26 novembre 2018

1994



Un roman sur l'Algérie, comme un palimpseste où l'on retrouve en couches successives les traces des années qui passent et qui se superposent: 1962, 1994, 2004.

Adlène Meddi nous plonge dans la vie de deux jeunes, Amin et Sidali, qui portent sur leurs épaules la vie de leurs pères et de leur pays. Amin est interné dans un hôpital psychiatrique, après avoir craqué et pris une arme d'un coup, tandis que Sidali, exilé en France, a tué pour se venger puis fuit à nouveau. Comment vivre avec son histoire et avec la guerre, c'est tout le sujet de ce livre, où raisonnent les coups et les violences des années 1990, années noires Algériennes.

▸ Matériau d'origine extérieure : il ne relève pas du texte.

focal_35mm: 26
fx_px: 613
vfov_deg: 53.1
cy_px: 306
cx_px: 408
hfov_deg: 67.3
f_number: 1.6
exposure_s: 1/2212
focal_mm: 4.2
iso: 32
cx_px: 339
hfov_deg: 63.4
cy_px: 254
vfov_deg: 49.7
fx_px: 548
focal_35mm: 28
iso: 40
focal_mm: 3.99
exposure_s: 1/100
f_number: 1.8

J'ai aimé découvrir comme les coulisses d'un pays en crise, les coulisses d'un monde qui tente de ne pas dérailler mais frôle toujours le non sens.

On y retrouve bien les maux et les mots de là-bas ("tonton", "tangos", etc), l'esprit du lieu dans les anecdotes (la condamnation à mort à chaque passage par un taxi dans le trafic chaotique!) mais aussi de magnifiques passages sur l'exil, le retour, le lien:

"Sidali avait trouvé des moitiés de tout: des moitiés de sa famille, des moitiés de son pays dont il ne comprenait pas une partie, une partie des lieux, des gens qui avaient changé de gueule avec l'âge ou l'effet déformant de la mémoire visuelle, des moitiés de lui-même éparses dans ce qu'il reste des lieux de mémoire, des moitiés d'Amin qu'il savait interné chez les fous. Des lambeaux de toute une vie laissée ici. Comme s'il faisait face à un corps déchiqueté, après une violente explosion.
- Dis-moi André, les choses arrivent-elles réellement?
- Heu... Elles arrivent, oui, puis font semblant de repartir."

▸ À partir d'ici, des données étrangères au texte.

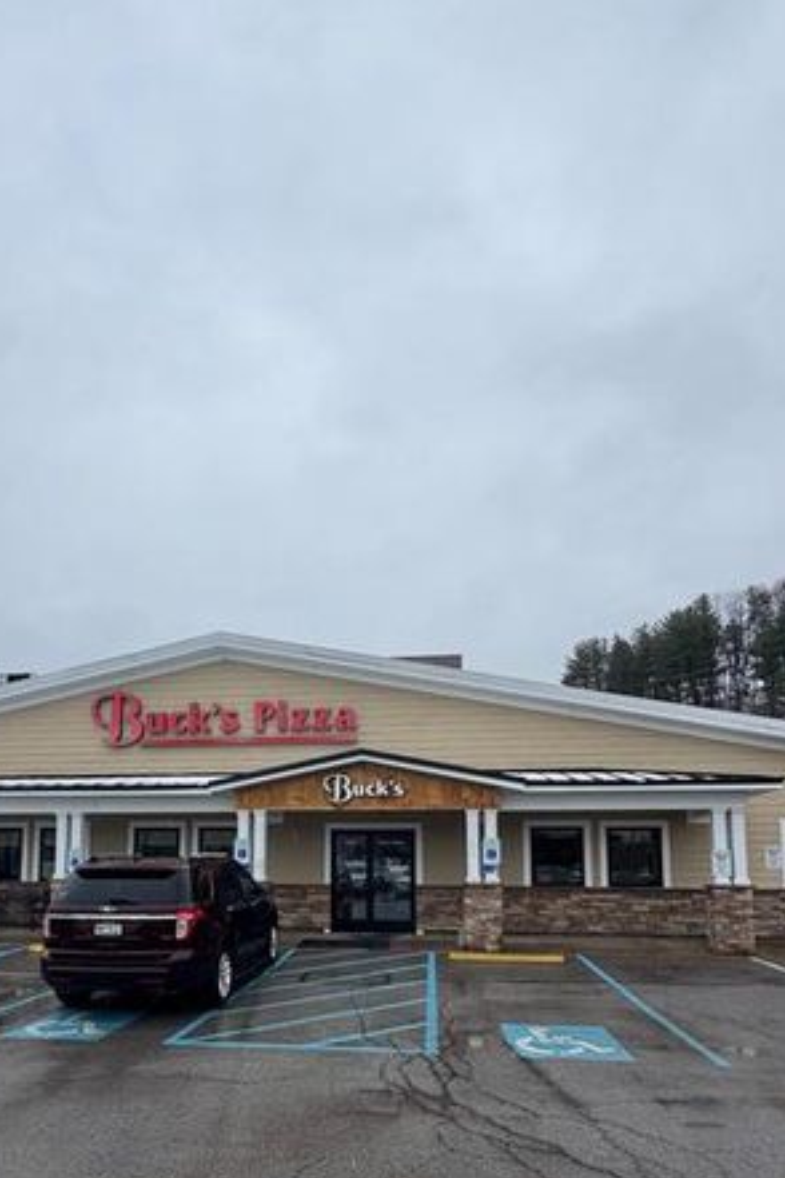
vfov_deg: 75.7
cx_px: 331
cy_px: 800
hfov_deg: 57.0
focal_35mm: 22
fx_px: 720
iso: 40
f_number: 2.2
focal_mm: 2.22
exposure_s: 1/537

J'ai vraiment apprécié aussi les passages où Sidali découvre une proximité avec les Corses, les liens invisibles des luttes. J'ai été touché par Houda, la femme qui tente de soigner et de comprendre sans se faire prendre à son tour...

Un roman sensible et fort sur l'anomie, la révolte, la vengeance, la peur, et les non-dits.

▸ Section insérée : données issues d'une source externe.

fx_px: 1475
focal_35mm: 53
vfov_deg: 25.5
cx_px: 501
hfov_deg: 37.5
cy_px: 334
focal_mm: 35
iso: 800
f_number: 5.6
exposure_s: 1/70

Un livre qui n'est pas facile à lire, pour les non-initiés au contexte et aux enjeux. Un texte touffu. Mais une construction de la narration qui marche, par ses échos du temps et les répétitions sourdes. Des passages ciselés et beaux, comme des étincelles. La volonté de ne pas tomber dans le tout blanc tout noir, mais bien d'illustrer la complexité des êtres et des choix.

Un grand merci à Caroline pour le diner inoubliable à Alger avec Adlène. Je n'oublierai pas nos rires et le tragique derrière.

Un autre grand merci à Adlène pour le décryptage sociologique et la force de la plume et de la fiction pour transmettre sans concession.